Similarly to gather loads, I've updated intrinisics for scatter stores ("vector base, scalar offset").

Also updated the intrinsics names in sve-gather-scatter-dag-combine.ll.

efriedma added inline comments.Jan 15 2020, 11:28 AM

"GLD1_IMM requires that the offset is an immediate in the range 0-31" is not correct, in general; the immediate is multiplied by the element size.

andwar updated this revision to Diff 238444.Jan 16 2020, 3:07 AM
andwar marked 2 inline comments as done.
  • Fix the offset limit in GLD1_IMM and SST1_IMM (now it depends on the size of the underylying datatype)
  • Update the tests accordingly
sdesmalen added inline comments.Jan 16 2020, 4:05 AM

This code should not interpret the offset as a byte offset and then scale the offset limit, but rather scale the offset with the element size before swapping Base and Offset.

Perhaps we should rename the intrinsic to llvm.aarch64.sve.ld1.gather.scalar.index to clarify the distinction between it being a scaled and unscaled offset (this also gives it the same name as in the ACLE and the architecture spec).

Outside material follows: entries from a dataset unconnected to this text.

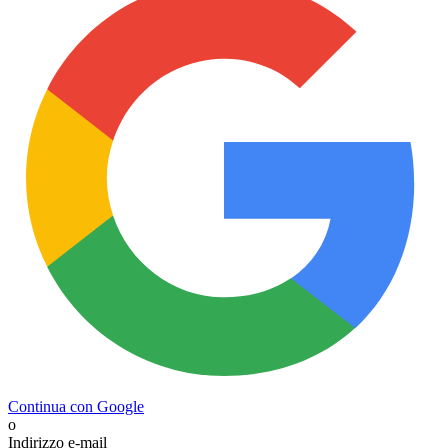
Continua con Google
o
Indirizzo e-mail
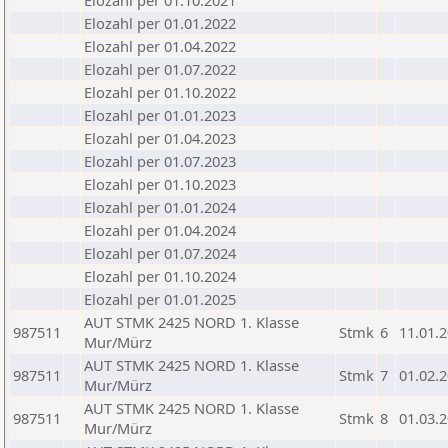
Elozahl per 01.10.2021
Elozahl per 01.01.2022
Elozahl per 01.04.2022
Elozahl per 01.07.2022
Elozahl per 01.10.2022
Elozahl per 01.01.2023
Elozahl per 01.04.2023
Elozahl per 01.07.2023
Elozahl per 01.10.2023
Elozahl per 01.01.2024
Elozahl per 01.04.2024
Elozahl per 01.07.2024
Elozahl per 01.10.2024
Elozahl per 01.01.2025
AUT STMK 2425 NORD 1. Klasse
987511
Stmk
6
11.01.
Mur/Mürz
AUT STMK 2425 NORD 1. Klasse
987511
Stmk
7
01.02.
Mur/Mürz
AUT STMK 2425 NORD 1. Klasse
987511
Stmk
8
01.03.
Mur/Mürz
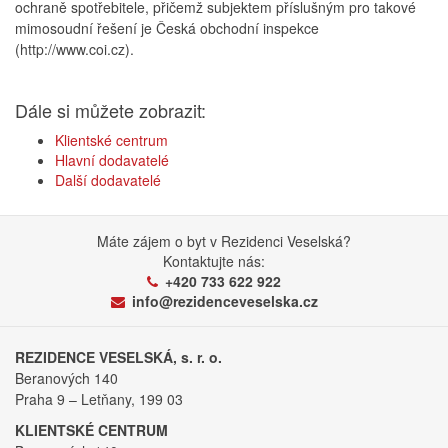
ochraně spotřebitele, přičemž subjektem příslušným pro takové
mimosoudní řešení je Česká obchodní inspekce
(http://www.coi.cz).
Dále si můžete zobrazit:
Klientské centrum
Hlavní dodavatelé
Další dodavatelé
Máte zájem o byt v Rezidenci Veselská?
Kontaktujte nás:
+420 733 622 922
info@rezidenceveselska.cz
REZIDENCE VESELSKÁ, s. r. o.
Beranových 140
Praha 9 – Letňany, 199 03
KLIENTSKÉ CENTRUM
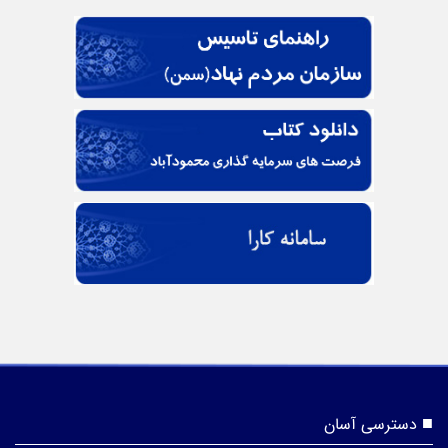
دسترسی آسان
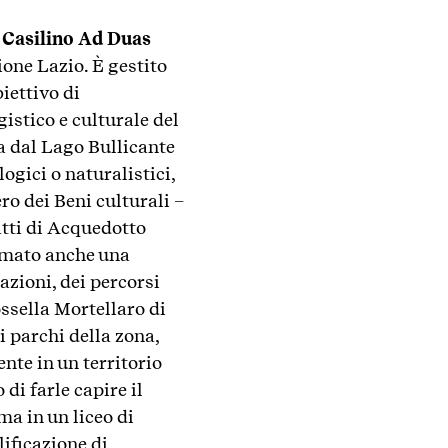
Casilino Ad Duas
ione Lazio. È gestito
iettivo di
stico e culturale del
 dal Lago Bullicante
ogici o naturalistici,
ro dei Beni culturali –
atti di Acquedotto
ormato anche una
azioni, dei percorsi
ossella Mortellaro di
i parchi della zona,
ente in un territorio
di farle capire il
ma in un liceo di
ificazione di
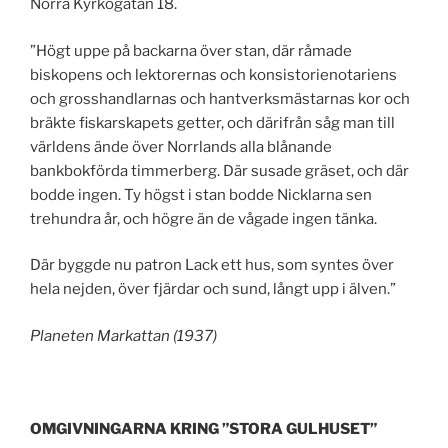
Norra Kyrkogatan 18.
”Högt uppe på backarna över stan, där råmade
biskopens och lektorernas och konsistorienotariens
och grosshandlarnas och hantverksmästarnas kor och
bräkte fiskarskapets getter, och därifrån såg man till
världens ände över Norrlands alla blånande
bankbokförda timmerberg. Där susade gräset, och där
bodde ingen. Ty högst i stan bodde Nicklarna sen
trehundra år, och högre än de vågade ingen tänka.
Där byggde nu patron Lack ett hus, som syntes över
hela nejden, över fjärdar och sund, långt upp i älven.”
Planeten Markattan (1937)
OMGIVNINGARNA KRING ”STORA GULHUSET”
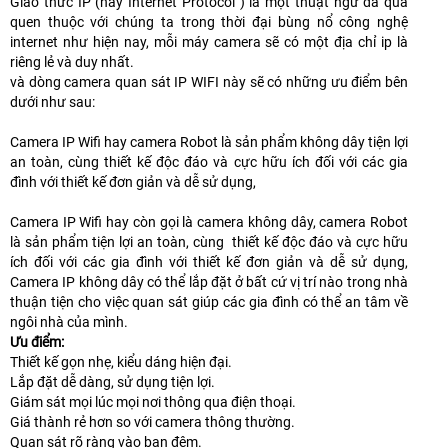
Giao thức IP (hay Internet Protocol ) là một thuật ngữ đã quá
quen thuộc với chúng ta trong thời đại bùng nổ công nghệ
internet như hiện nay, mỗi máy camera sẽ có một địa chỉ ip là
riêng lẻ và duy nhất.
và dòng camera quan sát IP WIFI này sẽ có những ưu điểm bên
dưới như sau:
Camera IP Wifi hay camera Robot là sản phẩm không dây tiện lợi
an toàn, cùng thiết kế độc đáo và cực hữu ích đối với các gia
đình với thiết kế đơn giản và dễ sử dụng,
Camera IP Wifi hay còn gọi là camera không dây, camera Robot
là sản phẩm tiện lợi an toàn, cùng thiết kế độc đáo và cực hữu
ích đối với các gia đình với thiết kế đơn giản và dễ sử dụng,
Camera IP không dây có thể lắp đặt ở bất cứ vị trí nào trong nhà
thuận tiện cho việc quan sát giúp các gia đình có thể an tâm về
ngôi nhà của mình.
Ưu điểm:
Thiết kế gọn nhẹ, kiểu dáng hiện đại.
Lắp đặt dễ dàng, sử dụng tiện lợi.
Giám sát mọi lúc mọi nơi thông qua điện thoại.
Giá thành rẻ hơn so với camera thông thường.
Quan sát rõ ràng vào ban đêm.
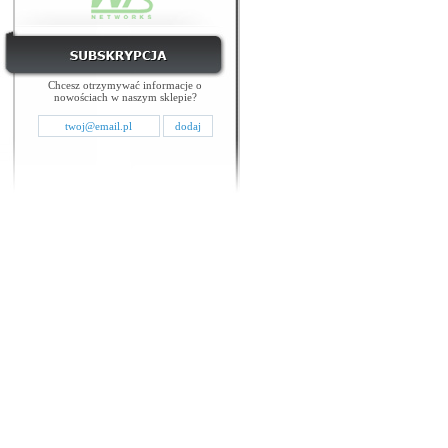
Chcesz otrzymywać informacje o
nowościach w naszym sklepie?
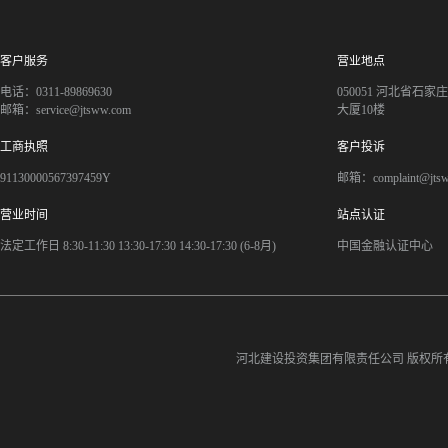
客户服务
营业地点
电话：0311-89869630
050051 河北省石
邮箱：service@jtsww.com
大厦10楼
工商执照
客户投诉
91130000567397459Y
邮箱：complaint@jts
营业时间
站点认证
法定工作日 8:30-11:30 13:30-17:30 14:30-17:30 (6-8月)
中国金融认证中心
河北建设投资集团有限责任公司
版权所有©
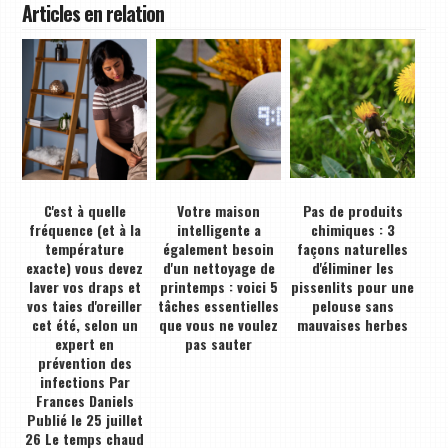
Articles en relation
C'est à quelle
Votre maison
Pas de produits
fréquence (et à la
intelligente a
chimiques : 3
température
également besoin
façons naturelles
exacte) vous devez
d'un nettoyage de
d'éliminer les
laver vos draps et
printemps : voici 5
pissenlits pour une
vos taies d'oreiller
tâches essentielles
pelouse sans
cet été, selon un
que vous ne voulez
mauvaises herbes
expert en
pas sauter
prévention des
infections Par
Frances Daniels
Publié le 25 juillet
26 Le temps chaud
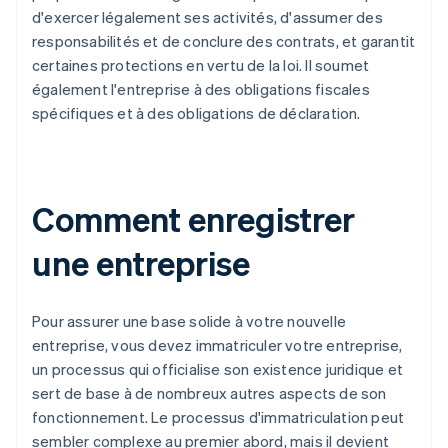
d'exercer légalement ses activités, d'assumer des
responsabilités et de conclure des contrats, et garantit
certaines protections en vertu de la loi. Il soumet
également l'entreprise à des obligations fiscales
spécifiques et à des obligations de déclaration.
Comment enregistrer
une entreprise
Pour assurer une base solide à votre nouvelle
entreprise, vous devez immatriculer votre entreprise,
un processus qui officialise son existence juridique et
sert de base à de nombreux autres aspects de son
fonctionnement. Le processus d'immatriculation peut
sembler complexe au premier abord, mais il devient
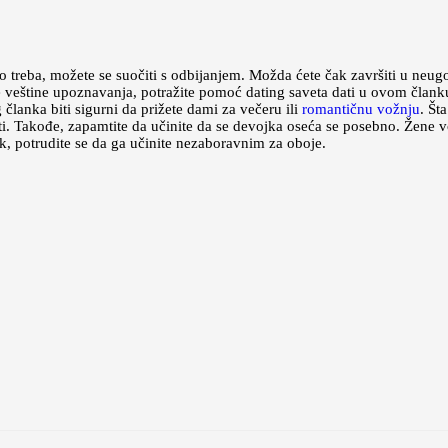
 treba, možete se suočiti s odbijanjem. Možda ćete čak završiti u neug
voje veštine upoznavanja, potražite pomoć dating saveta dati u ovom člank
lanka biti sigurni da prižete dami za večeru ili
romantičnu vožnju
. Št
opiti. Takođe, zapamtite da učinite da se devojka oseća se posebno. Žene
ak, potrudite se da ga učinite nezaboravnim za oboje.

this needs to be a mov w8, #128 (scaled by the element size, 4) instead.

sdesmalen requested changes to this revision.Jan 16 2020, 4:05 AM
This revision now requires changes to proceed.Jan 16 2020, 4:05 AM
sdesmalen added inline comments.Jan 16 2020, 6:51 AM

Sorry, I pasted this with the wrong example. My comment related to llvm.aarch64.sve.ld1.gather.scalar.offset.nxv4i32.nxv4i32.

andwar updated this revision to Diff 238536.Jan 16 2020, 9:59 AM

Fix the scaling of the offset

When switching from GLD1_IMM to GLD1 or GLD1_UXTW, the original index needs to be scaled by the size of the underlying data to be loaded. Also, the index needs to be in the range [0, 31]. This patch addresses that.


  • Renamed llvm.aarch64.sve.ld1.gather.scalar.offset to llvm.aarch64.sve.ld1.gather.scalar.index
  • Renamed the corresponding test files
  • Updated the tests so that 32 is used as the lowest out of range value for an immediate index
  • Similar changes for scatter stores
efriedma added inline comments.Jan 16 2020, 2:32 PM

Does it actually make sense to expose both llvm.aarch64.sve.ld1.gather.scalar.index and llvm.aarch64.sve.ld1.gather.scalar? Yes, the ACLE has both "(vector base, scalar index)" and "(vector base, scalar offset in bytes)" intrinsics, but the "(vector base, scalar index)" intrinsics don't map to any single instruction if the index isn't a small constant. You have to emit a separate shift instruction.

sdesmalen added inline comments.Jan 17 2020, 2:07 AM

You're absolutely right; when I checked the ACLE document, I completely overlooked the intrinsics for scalar byte offsets. I agree it makes little sense to support two intrinsics in that case. Sorry for the confusion!

andwar updated this revision to Diff 238744.Jan 17 2020, 4:23 AM

Revert previous patch and settle on llvm.aarch64.sve.ld1.gather.scalar.offset

Based on the overall feedback, llvm.aarch64.sve.ld1.gather.scalar.offset feels sufficient to cover all cases:

  • For "vector base, scalar index" ACLE intrinisics we will have to do the scaling in clang. It is then mapped to GLD1_IMM provided that the index is within the supported range.
  • For "vector base, scalar offset" we have 1:1 mapping between the ACLE and IR intrinsic and then in DAG Combine we map it to either GLD1 or GLD1_UXTW
  • For "vector base, scalar index" ACLE intriniscs where the index is out-of-range, we fall-back to "vector base, scalar offset"

I've kept the changes for scatter stores.

andwar marked 3 inline comments as done.Jan 20 2020, 1:49 AM
andwar added inline comments.

The offset in llvm.aarch64.sve.ld1.gather.scalar.offset.nxv4i32.nxv4i32 represent bytes, so it doesn't require scaling.

sdesmalen accepted this revision.Jan 20 2020, 3:27 AM



nit: SrcEltVT is fixed-sized, so you can ask for getFixedSize() here.


nit: !OffsetConst


nit: perhaps add an assert here that Base.getValueType().getSimpleVT().SimpleTy == MVT::nxv2i64 ?


Maybe worth adding one test-case with a negative value (that should be covered by the use of getZExtValue()) ?

This revision is now accepted and ready to land.Jan 20 2020, 3:27 AM
This revision was automatically updated to reflect the committed changes.
andwar marked an inline comment as done.